• [PAGE EXTRACT]
Are You Getting the Most from Security Software Already Deployed on Endpoints?
by Eirik Iverson, Product Management
Many perceive anti-virus software as providing ‘fire and forget’ endpoint protection. It does not!
Many factors can interfere with the proper operation of these and other security tools such as anti-spyware, personal firewalls, and disk encryption.
Consequently, IT personnel must have a means to monitor the state and activity of these tools to determine:
• Is it running?
• Are protective services enabled?
• Is the software up-to-date?
For signature (a.k.a., fingerprints) based tools such as anti-virus and anti-spyware:
• Are signatures up-to-date?
• Is it conducting a ‘full scan’ frequently enough?
End-users, software patches, other software installations, and sometimes malware can stop these tools from running or disable them. Default settings do not always automatically download and install software updates. As a rule of thumb, a survey of an endpoint population will typically reveal that 5% to 20% of them do not have their client security software running and enabled.
Even more common, however, signatures for anti-virus and anti-spyware agents are often out-of-date by days or weeks. These days, hackers can create dozens of variants of previously known malware that require new signatures to be stopped by anti-virus and anti-spyware agents. These variants can be generated in minutes by hackers with ordinary skill levels. So, signatures should never be more than 48 hours old. Frankly, they should be less than 12 hours young, or younger.

• [DATA SHOWN]
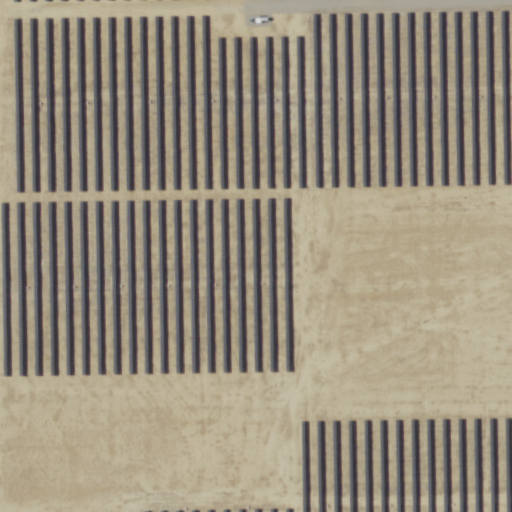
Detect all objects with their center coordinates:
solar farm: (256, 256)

---

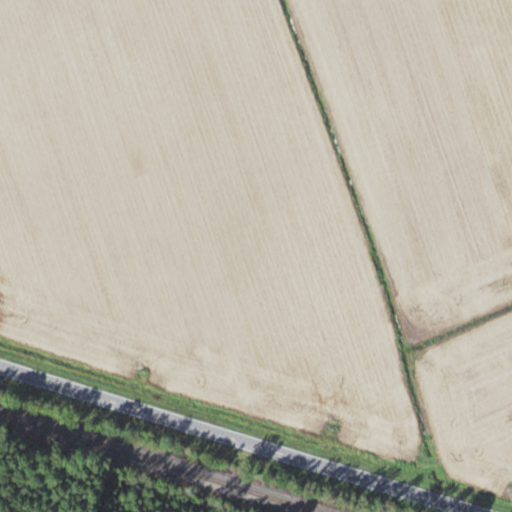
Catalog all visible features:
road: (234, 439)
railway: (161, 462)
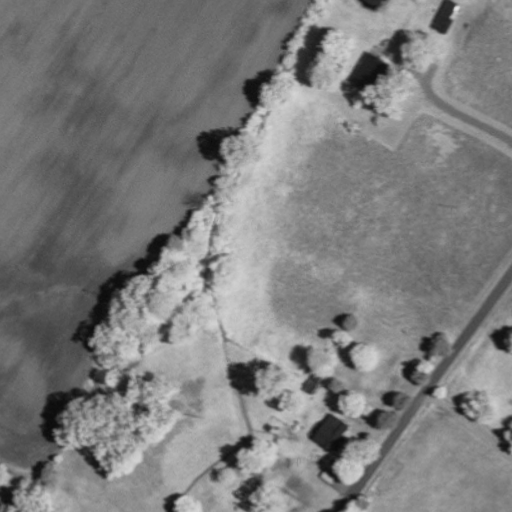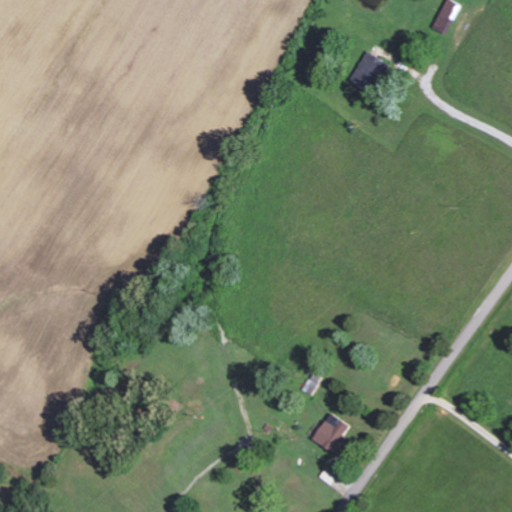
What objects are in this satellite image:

• [TASKS TO CARRY OUT]
1 - Decide whether each statement below agrees with the article on endpoint security software. For (a), (b), and (c), answer yes or no and quote the exact words from the article that settle it.
(a) The article holds that anti-virus software provides "fire and forget" endpoint protection.
(b) A survey of endpoints typically finds that 5% to 20% of them lack running, enabled client security software.
(c) The article says that producing new malware variants takes hackers with advanced skills.
2 - Write the next part of the article on endpoint security software, picking up right after its last sentence.

• [RESPONSES]
1 -
(a) No: "Many perceive anti-virus software as providing ‘fire and forget’ endpoint protection. It does not!"
(b) Yes: "a survey of an endpoint population will typically reveal that 5% to 20% of them do not have their client security software running and enabled."
(c) No: "These variants can be generated in minutes by hackers with ordinary skill levels."

2 -
With regard to the frequency of signature updates, consumer anti-virus and anti-spyware may actually be superior to enterprise equivalents. This is because the enterprise typically purchases a server from the vendor that relays all signature updates to the clients from the vendor. Default settings for client agent signature updates may exclusively rely on these servers for updates. Why should the anti-virus and anti-spyware servers be in the loop at all for signature updates? If an agent must go through them, does that mean they must logically connect to the corporate LAN to get signature updates? Does that mean off-enterprise endpoints could go days or weeks without signature updates? Yes it does! Fortunately, most of these products allow agents to get their signature and product updates directly from the vendor. Make certain your anti-virus and anti-spyware products are configured in this manner.
Perhaps the most overlooked information security requirement in the enterprise concerns how often anti-virus and anti-spyware agents perform a ‘full scan’ of their respective host. A typical enterprise will find that the frequency for ‘full scans’ are measured in weeks not days.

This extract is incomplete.